Our suffering must be for God's glory for it to have the transformative power of the cross. I've found that because I'm so often tempted to moan pitifully to gain attention, I must hold my tongue. Though too often, I choose my glory over God's, which is my confession.

Likewise, every so often I end up getting terrible headaches. I tend to moan and complain about them to my wife. Of course, all that does is pour my pain on her. What good is my suffering doing if I spread the pain to another person? But there is a person on whom our pain should be fixed. And that person is Jesus on the cross. That is why God hung there. Through the cross all of our pain and suffering is transformed into joy.

As the Father has loved me, so have I loved you.

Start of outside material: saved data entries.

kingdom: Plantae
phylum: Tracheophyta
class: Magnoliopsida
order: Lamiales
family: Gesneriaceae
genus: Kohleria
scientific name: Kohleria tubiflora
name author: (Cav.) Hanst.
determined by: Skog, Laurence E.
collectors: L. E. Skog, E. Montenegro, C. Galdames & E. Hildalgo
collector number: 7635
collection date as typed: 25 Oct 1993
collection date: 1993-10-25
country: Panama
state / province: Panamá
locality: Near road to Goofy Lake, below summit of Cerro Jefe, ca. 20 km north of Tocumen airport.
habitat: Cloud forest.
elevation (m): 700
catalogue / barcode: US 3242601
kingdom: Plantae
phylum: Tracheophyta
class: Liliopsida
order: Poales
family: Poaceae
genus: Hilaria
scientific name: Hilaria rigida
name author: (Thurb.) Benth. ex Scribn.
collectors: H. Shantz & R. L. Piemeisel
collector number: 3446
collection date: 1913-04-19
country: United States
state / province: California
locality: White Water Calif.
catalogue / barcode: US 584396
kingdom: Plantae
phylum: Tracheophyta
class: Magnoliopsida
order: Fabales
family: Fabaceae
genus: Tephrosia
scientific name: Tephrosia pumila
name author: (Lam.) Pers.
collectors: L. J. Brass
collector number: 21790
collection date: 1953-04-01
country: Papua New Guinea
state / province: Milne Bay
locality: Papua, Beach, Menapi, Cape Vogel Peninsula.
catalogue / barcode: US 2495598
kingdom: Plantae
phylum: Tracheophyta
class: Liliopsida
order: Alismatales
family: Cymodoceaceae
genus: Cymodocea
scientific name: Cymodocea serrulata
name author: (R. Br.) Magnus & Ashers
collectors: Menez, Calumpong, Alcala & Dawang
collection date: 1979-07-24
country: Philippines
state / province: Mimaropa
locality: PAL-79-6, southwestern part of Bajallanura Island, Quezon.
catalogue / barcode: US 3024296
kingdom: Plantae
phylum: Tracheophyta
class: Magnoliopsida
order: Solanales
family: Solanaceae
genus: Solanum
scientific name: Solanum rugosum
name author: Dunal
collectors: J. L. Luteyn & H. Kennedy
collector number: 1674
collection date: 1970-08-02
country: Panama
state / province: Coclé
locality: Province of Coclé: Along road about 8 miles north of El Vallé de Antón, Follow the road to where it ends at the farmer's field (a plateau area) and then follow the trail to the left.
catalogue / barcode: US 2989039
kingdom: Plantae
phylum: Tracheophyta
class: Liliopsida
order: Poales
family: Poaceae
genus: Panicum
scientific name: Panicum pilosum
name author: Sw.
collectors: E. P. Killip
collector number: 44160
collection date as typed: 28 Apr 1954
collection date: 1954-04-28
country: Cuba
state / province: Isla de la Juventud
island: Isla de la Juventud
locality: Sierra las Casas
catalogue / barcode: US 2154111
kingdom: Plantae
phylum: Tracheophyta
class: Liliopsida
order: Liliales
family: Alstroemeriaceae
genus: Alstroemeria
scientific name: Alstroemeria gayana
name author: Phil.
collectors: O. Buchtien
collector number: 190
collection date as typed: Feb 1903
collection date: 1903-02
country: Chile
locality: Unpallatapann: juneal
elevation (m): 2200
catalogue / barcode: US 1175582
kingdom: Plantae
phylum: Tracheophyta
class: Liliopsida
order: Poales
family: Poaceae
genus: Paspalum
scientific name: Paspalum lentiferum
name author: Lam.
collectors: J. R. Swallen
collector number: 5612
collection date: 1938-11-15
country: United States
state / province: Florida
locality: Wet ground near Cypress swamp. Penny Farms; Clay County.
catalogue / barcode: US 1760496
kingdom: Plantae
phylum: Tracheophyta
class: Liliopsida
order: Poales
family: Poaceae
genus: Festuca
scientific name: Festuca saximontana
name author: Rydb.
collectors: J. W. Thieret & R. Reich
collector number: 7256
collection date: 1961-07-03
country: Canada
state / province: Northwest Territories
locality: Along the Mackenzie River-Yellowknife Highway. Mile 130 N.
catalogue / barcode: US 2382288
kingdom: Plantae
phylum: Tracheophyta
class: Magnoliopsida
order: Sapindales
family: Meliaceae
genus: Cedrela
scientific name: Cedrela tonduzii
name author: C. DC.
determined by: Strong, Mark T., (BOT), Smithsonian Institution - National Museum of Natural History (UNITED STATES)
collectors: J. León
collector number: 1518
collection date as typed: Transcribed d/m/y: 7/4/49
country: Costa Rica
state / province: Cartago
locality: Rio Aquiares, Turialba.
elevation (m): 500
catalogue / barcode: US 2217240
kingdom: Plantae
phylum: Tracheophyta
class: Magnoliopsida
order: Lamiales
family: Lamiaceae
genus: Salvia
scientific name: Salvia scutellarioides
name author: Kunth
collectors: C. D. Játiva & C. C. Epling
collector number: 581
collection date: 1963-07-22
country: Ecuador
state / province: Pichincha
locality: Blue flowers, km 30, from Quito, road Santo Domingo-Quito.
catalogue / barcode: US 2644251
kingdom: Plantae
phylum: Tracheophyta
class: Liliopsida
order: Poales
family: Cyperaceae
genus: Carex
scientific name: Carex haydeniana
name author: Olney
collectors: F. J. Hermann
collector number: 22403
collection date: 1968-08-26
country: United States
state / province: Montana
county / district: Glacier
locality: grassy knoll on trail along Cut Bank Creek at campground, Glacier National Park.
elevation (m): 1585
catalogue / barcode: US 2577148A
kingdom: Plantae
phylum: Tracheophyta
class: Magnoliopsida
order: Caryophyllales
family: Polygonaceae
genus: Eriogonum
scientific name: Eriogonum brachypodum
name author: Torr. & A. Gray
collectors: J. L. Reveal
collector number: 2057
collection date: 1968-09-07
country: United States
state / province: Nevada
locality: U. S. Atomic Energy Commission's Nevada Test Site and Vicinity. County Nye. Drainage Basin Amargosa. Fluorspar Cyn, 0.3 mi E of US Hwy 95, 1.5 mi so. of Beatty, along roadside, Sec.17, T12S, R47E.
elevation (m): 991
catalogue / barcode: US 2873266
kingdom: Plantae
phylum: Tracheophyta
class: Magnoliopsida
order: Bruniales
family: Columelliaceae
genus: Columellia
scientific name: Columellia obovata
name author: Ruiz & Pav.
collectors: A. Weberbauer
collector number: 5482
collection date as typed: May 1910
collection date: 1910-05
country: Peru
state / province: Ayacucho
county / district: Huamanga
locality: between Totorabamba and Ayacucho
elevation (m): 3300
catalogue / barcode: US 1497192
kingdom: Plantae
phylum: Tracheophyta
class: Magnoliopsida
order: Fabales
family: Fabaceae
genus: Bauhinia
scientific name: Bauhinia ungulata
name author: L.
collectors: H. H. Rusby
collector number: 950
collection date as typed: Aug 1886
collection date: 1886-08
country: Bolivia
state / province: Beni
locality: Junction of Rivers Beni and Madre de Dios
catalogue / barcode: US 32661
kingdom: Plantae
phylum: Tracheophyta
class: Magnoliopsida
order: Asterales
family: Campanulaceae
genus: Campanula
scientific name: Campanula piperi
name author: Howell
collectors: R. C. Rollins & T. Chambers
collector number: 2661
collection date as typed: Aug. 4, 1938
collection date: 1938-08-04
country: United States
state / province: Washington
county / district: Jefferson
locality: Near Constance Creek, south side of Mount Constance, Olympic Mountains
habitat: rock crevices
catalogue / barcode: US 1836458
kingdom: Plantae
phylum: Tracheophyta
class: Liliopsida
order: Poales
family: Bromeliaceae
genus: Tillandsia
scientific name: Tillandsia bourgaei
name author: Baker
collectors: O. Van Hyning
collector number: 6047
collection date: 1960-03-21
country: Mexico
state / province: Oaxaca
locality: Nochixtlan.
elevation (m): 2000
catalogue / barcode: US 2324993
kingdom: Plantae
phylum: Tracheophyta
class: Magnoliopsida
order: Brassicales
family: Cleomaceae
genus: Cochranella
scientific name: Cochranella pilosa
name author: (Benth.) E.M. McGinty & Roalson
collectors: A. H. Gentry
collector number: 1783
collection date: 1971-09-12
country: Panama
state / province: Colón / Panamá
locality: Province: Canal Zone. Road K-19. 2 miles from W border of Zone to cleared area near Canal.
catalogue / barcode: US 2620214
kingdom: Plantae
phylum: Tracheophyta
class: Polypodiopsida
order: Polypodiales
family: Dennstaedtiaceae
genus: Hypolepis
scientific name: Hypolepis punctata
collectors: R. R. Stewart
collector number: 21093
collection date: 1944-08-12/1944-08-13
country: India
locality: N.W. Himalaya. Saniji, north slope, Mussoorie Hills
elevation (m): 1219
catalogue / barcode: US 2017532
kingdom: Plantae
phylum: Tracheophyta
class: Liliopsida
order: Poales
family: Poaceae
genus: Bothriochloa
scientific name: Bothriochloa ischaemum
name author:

Abide in my love. If you keep my commandments, you will abide in my love, just as I have kept my Father's commandments and abide in his love. These things I have spoken to you, that my joy may be in you, and that your joy may be full. This is my commandment, that you love one another as I have loved you. Greater love has no one than this, that someone lay down his life for his friends. You are my friends if you do what I command you.

John 15:9-14

Jesus lay his life down for us, so we may have joy in full. We do the same for others. We love others, which involves suffering for others so they may have joy. The irony shines bright. This is our job as Christians—to help consecrate the world through suffering in the love of Christ for the glory of God.

It's no coincidence that at the Holy Supper the bread is broken. The bread is eaten. The bread suffers in order to make us whole again.

Those kids who have terrible behavior, those adults who trouble us to no end, we suffer for them so by our wounds through Christ's wounds, their wounds may heal. This is our great and terrible job which is only possible through the death and resurrection of Jesus Christ.